What did you notice?
The dew-snail; the low-flying sparrow;
the bat, on the wind, in the dark;
big-chested geese, in the V of sleekest performance;
the soft toad, patient in the hot sand;
the sweet-hungry ants;
the uproar of mice in the empty house;
the tin music of the cricket’s body;
the blouse of the goldenrod. (more)
Looking for Gold by William Stafford
A flavor like wild honey begins
when you cross the river. On a sandbar
sunlight stretches out its limbs, or is it
a sycamore, so brazen, so clean and bold?
You forget about gold. You stare and a flavor
is rising all the time from the trees.
Back from the river, over by a thick
forest, you feel the tide of wild honey
flooding your plans, flooding the hours
til they waver forward looking back.
They can't return: that river divides more than
two sides of your life. the only way
is farther, breathing that country, becoming
wise in it's flavor, a native of the sun.
Wonder
Your golden face tracks
with devotion
the suns daily rotations.
East to west,
your towering stalks
the size of my wrist.
Awash with Wonder
I watch.
Your only work
to grow,
to tower above us,
to bring your light
to children and weary adults.
It is in faith like yours
that we find our paths.
Easy to west.
Dawn to twilight.
Despair to Wonder.
Stay Inside the Rapture
Don’t rush; be a beginner; weave pearls in your hair; grow potatoes; light the candles; keep the fire; dare to love someone; tell yourself the truth; stay inside the rapture…
Marlene DeBlasi
August Modrning by Albert Garcia
It's ripe, the melon
by our sink. Yellow,
bee-bitten, soft, it perfumes
the house too sweetly.
At five I wake, the air
mournful in its quiet.
My wife’s eyes swim calmly
under their lids, her mouth and jaw
relaxed, different.
What is happening in the silence
of this house? Curtains
hang heavily from their rods.
Ficus leaves tremble
at my footsteps.
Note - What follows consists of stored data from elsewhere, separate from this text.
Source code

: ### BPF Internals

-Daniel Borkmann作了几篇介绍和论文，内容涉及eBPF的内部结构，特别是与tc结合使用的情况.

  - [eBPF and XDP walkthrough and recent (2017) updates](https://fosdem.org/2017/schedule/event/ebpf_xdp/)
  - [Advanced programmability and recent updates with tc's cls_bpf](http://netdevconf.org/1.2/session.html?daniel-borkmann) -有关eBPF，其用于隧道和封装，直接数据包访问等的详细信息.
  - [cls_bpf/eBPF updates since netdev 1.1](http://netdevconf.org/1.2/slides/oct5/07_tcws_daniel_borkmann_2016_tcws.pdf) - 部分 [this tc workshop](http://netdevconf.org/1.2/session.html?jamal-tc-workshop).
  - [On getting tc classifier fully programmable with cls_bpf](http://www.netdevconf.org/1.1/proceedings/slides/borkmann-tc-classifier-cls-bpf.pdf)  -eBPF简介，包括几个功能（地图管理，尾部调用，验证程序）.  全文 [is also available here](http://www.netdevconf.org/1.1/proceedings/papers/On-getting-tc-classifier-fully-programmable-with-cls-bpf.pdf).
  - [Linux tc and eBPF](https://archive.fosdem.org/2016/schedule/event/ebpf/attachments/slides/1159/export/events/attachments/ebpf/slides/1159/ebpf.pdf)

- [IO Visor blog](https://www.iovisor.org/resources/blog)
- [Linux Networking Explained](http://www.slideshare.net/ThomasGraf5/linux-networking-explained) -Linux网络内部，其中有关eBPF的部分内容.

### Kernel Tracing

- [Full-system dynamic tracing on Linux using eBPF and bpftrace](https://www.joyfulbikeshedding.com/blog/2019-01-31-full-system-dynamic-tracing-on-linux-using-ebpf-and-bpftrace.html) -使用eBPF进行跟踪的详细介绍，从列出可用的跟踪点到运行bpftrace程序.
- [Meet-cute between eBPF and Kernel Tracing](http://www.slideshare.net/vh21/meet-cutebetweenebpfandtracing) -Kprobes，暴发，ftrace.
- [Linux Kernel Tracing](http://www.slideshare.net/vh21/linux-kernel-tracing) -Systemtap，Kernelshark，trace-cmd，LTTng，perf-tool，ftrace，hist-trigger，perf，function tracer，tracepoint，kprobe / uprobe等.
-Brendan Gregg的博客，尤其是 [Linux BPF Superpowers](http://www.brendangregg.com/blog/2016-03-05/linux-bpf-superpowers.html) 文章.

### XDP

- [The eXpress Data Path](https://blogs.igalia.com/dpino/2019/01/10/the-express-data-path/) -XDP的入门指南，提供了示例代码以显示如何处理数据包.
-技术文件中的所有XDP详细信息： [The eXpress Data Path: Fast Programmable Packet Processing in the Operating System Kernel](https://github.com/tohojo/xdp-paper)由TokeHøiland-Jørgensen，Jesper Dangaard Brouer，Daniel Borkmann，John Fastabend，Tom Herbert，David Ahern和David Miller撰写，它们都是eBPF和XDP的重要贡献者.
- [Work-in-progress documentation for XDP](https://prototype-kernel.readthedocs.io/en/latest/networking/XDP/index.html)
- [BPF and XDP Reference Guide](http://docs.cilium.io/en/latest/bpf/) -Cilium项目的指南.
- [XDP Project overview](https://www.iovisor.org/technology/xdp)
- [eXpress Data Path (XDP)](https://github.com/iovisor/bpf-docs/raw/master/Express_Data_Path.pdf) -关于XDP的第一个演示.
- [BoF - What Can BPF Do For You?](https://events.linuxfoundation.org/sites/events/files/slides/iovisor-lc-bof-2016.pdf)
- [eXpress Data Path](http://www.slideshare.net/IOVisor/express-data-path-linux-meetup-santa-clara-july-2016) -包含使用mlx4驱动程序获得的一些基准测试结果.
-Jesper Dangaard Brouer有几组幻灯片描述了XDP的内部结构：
Yet
the colors outside are perfect–
orange geranium, blue lobelia.
I wander from room to room
like a man in a museum:
wife, children, books, flowers,
melon. Such still air. Soon
the mid-morning breeze will float in
like tepid water, then hot.
How do I start this day,
I who am unsure
of how my life has happened
or how to proceed
amid this warm and steady sweetness?
Gratitude List by Laura Foley
Praise be this morning for sleeping late,
the sandy sheets, the ocean air,
the midnight storm that blew its waters in.
Praise be the morning swim, mid-tide,
the clear sands underneath our feet,
the dogs who leap into the waves,
their fur, sticky with salt,
the ball we throw again and again.
Praise be the green tea with honey,
the bread we dip in finest olive oil,
the eggs we fry. Praise be the reeds,
gold and pink in the summer light,
the sand between our toes,
our swimsuits, flapping in the breeze.